EXERCISES:
**A.** Translate this sentence from the forum thread on vocabulary below into French: "Pick a random word a day and try and use it in conversation."
**B.** From the forum thread on vocabulary below, extract the passage that begins at the words "I can't believe" and stops after "completely different sources)".
**C.** Name every username in the forum thread on vocabulary below that appears directly above a date and time.

SELECTED EXTRACT:
START
Trust me, if they are anything like mine then half of their words don't exist any more.

cafe
08-18-2008, 03:25 AM
Do you need it for a test?

Colors
08-18-2008, 04:10 AM
Pick a random word a day and try and use it in conversation. :D

Nocapszy
08-18-2008, 04:36 AM
Read.

Yeah...

I can't believe there's even a question.

Until we can plug ourselves into computers like they can do in the matrix, the axiom is, read to expand vocab.

Samuel De Mazarin
08-18-2008, 05:30 AM
SIGN UP FOR ANU GARG'S "Word.A.Day" e-mail list! It's fantastic... great definitions, always a couple of examples of the word in use... massive archives in case you want to look at more... sometimes they'll have themes for the week, like "portmanteau words" or "Ancient Greek"... even if you do know the word, their breakdown of the etymology will often furnish you with a lot of new information that adds to your understanding of a word which you thought you knew a lot about before... for instance, where do "juggernaut", "taboo", and "hocus pocus" come from? (they're all from completely different sources)
END
MATERIAL PROVIDED:
START
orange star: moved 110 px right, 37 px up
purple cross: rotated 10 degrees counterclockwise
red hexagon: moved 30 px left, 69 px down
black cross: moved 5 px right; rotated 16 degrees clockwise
END
START
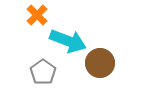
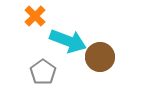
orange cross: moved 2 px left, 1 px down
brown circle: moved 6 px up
END
START
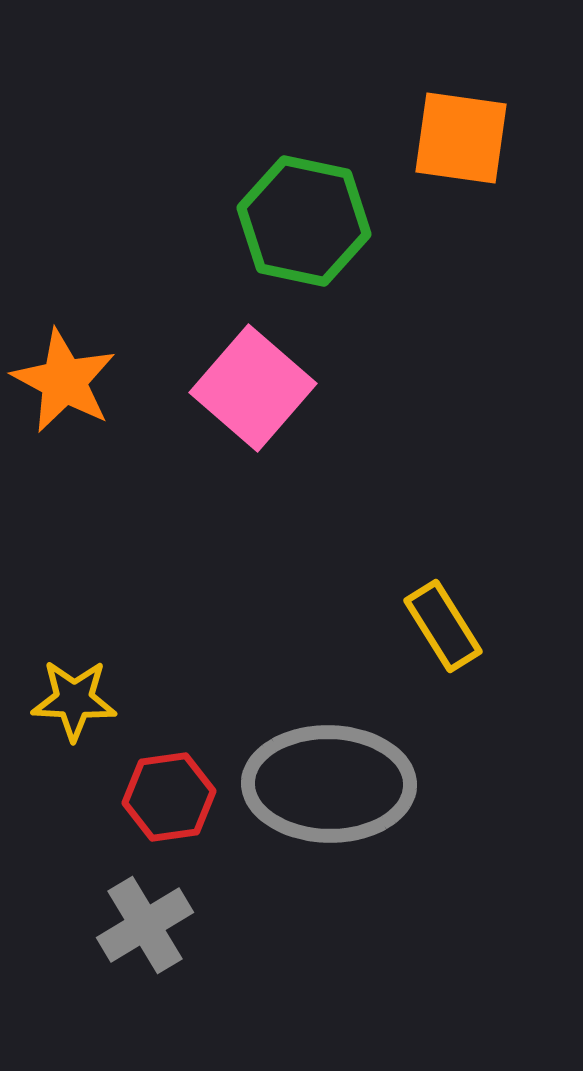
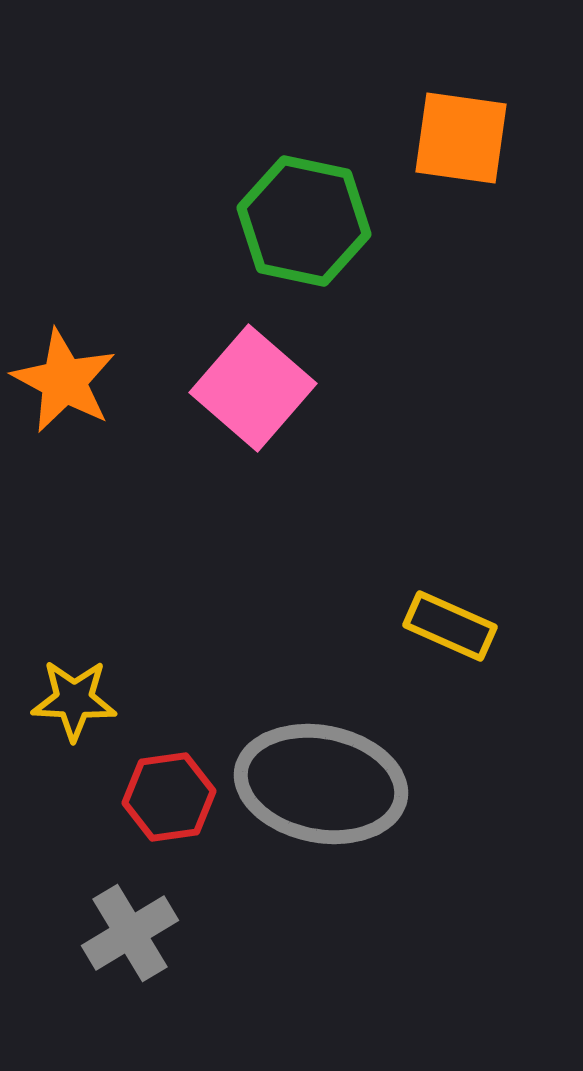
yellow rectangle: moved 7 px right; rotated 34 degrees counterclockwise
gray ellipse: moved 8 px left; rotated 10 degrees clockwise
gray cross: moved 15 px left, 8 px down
END
TASK RESULTS:
**A.** Choisissez un mot au hasard chaque jour et essayez de l'utiliser dans la conversation.

**B.**
I can't believe there's even a question.

Until we can plug ourselves into computers like they can do in the matrix, the axiom is, read to expand vocab.

Samuel De Mazarin
08-18-2008, 05:30 AM
SIGN UP FOR ANU GARG'S "Word.A.Day" e-mail list! It's fantastic... great definitions, always a couple of examples of the word in use... massive archives in case you want to look at more... sometimes they'll have themes for the week, like "portmanteau words" or "Ancient Greek"... even if you do know the word, their breakdown of the etymology will often furnish you with a lot of new information that adds to your understanding of a word which you thought you knew a lot about before... for instance, where do "juggernaut", "taboo", and "hocus pocus" come from? (they're all from completely different sources)

**C.**
cafe
Colors
Nocapszy
Samuel De Mazarin